SECRECY NEWS
from the FAS Project on Government Secrecy
Volume 2013, Issue No. 88
October 15, 2013Secrecy News Blog: http://blogs.fas.org/secrecy/
DEPT OF DEFENSE TO REPORT ON "AUTHORIZED LEAKS"
A new Department of Defense directive requires the Pentagon to notify Congress whenever a DoD official discloses classified intelligence to a reporter on an authorized basis, or declassifies the information specifically for release to the press.
The new directive on "Congressional Notification for Authorized Public Disclosure of Intelligence Information" applies to all components of the Department of Defense. It was issued last week -- despite the government shutdown -- in response to a provision in the FY2013 Intelligence Authorization Act (section 504) that was passed by Congress last year as part of an effort to stem leaks of classified information.
http://www.fas.org/irp/doddir/dod/dtm-13-009.pdf
The Senate Intelligence Committee explained then: "This provision is intended to ensure that the intelligence committees are made aware of authorized disclosures of national intelligence or intelligence related to national security that are made to media personnel or likely to appear in the press, so that, among other things, these authorized disclosures may be distinguished from unauthorized 'leaks'."
Notification to Congress is required whenever the intelligence that is disclosed "is currently classified or if it is declassified for the purpose of the disclosure," the directive states. The reporting requirement does not apply to regular declassification activities, or to releases under the Freedom of Information Act or through litigation.
The new requirement casts a spotlight on the anomalous category of authorized disclosures of classified information, which would normally be considered a contradiction in terms.
Although there is an allowance for emergency disclosures of classified information in order to address an imminent threat (section 4.2b of executive order 13526), there is no recognized authority for non-emergency disclosures of classified intelligence to the press or to anyone who does not hold a security clearance and who has not signed a non-disclosure agreement. (Perhaps a lawyerly reading of the executive order would say that the prohibition against unauthorized disclosures of classified information to an uncleared person does not apply if the disclosure is authorized!)
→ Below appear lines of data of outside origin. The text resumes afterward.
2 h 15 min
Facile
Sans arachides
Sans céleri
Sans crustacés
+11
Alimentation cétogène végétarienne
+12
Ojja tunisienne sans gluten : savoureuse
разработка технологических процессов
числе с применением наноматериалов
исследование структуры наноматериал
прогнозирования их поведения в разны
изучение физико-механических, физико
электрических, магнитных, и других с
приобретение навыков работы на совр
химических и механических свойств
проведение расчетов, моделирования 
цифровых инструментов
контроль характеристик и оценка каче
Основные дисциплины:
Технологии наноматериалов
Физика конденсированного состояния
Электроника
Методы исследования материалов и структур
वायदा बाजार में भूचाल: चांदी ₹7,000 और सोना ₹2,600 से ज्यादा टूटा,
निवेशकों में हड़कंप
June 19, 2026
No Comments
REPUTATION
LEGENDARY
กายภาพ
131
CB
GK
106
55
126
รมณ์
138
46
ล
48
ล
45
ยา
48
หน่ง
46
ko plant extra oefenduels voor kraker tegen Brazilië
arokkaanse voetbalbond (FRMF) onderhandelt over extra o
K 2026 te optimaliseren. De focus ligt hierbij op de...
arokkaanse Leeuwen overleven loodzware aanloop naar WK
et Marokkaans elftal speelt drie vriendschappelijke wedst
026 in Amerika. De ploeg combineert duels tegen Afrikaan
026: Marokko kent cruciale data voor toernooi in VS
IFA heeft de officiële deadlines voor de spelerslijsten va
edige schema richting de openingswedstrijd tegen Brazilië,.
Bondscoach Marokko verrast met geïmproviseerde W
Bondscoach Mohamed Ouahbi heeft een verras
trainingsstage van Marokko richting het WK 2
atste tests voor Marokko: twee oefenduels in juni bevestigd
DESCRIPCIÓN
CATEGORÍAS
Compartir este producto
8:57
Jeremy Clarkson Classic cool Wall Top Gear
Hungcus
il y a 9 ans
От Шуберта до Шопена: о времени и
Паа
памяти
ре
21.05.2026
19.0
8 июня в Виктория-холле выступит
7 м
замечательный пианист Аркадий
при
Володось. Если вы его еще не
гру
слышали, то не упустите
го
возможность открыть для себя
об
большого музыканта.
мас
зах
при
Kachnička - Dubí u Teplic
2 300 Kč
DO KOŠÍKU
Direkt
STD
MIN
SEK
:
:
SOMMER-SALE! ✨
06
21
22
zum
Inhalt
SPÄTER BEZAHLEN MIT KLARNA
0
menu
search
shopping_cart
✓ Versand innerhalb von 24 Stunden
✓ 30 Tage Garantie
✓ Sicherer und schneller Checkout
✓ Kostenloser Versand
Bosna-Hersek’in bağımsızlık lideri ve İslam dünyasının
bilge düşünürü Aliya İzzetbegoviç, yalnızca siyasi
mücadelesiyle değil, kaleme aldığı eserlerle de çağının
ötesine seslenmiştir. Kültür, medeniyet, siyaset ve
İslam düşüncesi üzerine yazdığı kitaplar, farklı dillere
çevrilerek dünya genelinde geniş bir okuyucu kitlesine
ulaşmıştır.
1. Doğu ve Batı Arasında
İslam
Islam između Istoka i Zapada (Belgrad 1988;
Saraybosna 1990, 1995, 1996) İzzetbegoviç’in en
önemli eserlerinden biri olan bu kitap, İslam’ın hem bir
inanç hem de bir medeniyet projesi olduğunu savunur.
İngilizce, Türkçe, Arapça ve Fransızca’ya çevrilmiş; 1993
In any case, official disclosures of classified information to the press -- sometimes described as "authorized leaks" -- are known to occur with some regularity.
What is unclear is what impact, if any, the new DoD directive will have on daily interactions with the press. Will the Secretary of Defense actually file a report to Congress if he privately reveals a classified fact to a reporter? That's a little hard to imagine, though that's what the law demands. Or will the new reporting obligation instead serve to discourage authorized leaks to the press?
Because Congress imposed a one-year sunset on its new reporting requirement, the new DoD directive will expire on January 14, 2014, three months from now, unless it is renewed. It will be interesting to see if even a single report of an authorized disclosure of classified intelligence is filed by then.
New legislation to restore due process protections for federal employees who serve in "sensitive" positions was introduced last week by Rep. Eleanor Holmes Norton. Her bill was prompted by a widely criticized court ruling last August (in Kaplan v. Conyers and MSPB) that effectively stripped existing protections from such employees.
http://www.fas.org/irp/congress/2013_cr/norton-kaplan.html
The latest annual report from Openthegovernment.org examines the most recent indicators of secrecy in the federal government, noting continuing difficulty in curbing national security secrecy.
http://www.openthegovernment.org/node/4144
A new report from the Committee to Protect Journalists on "The Obama Administration and the Press" says that "government officials are increasingly afraid to talk to the press" due to invasive and punitive responses to unauthorized disclosures.
http://www.cpj.org/reports/2013/10/obama-and-the-press-us-leaks-surveillance-post-911.php
A new book on Lee Harvey Oswald's sojourn in the Soviet Union was reviewed by Priscilla Johnson McMillan in Max Holland's Washington Decoded. Ms. McMillan, author of the genuinely extraordinary 1977 volume Marina and Lee (reissued last summer), must be the only person ever to have known both JFK and Oswald. In her book review, she finds significant virtues and faults in the new book, The Interloper by Peter Savodnik.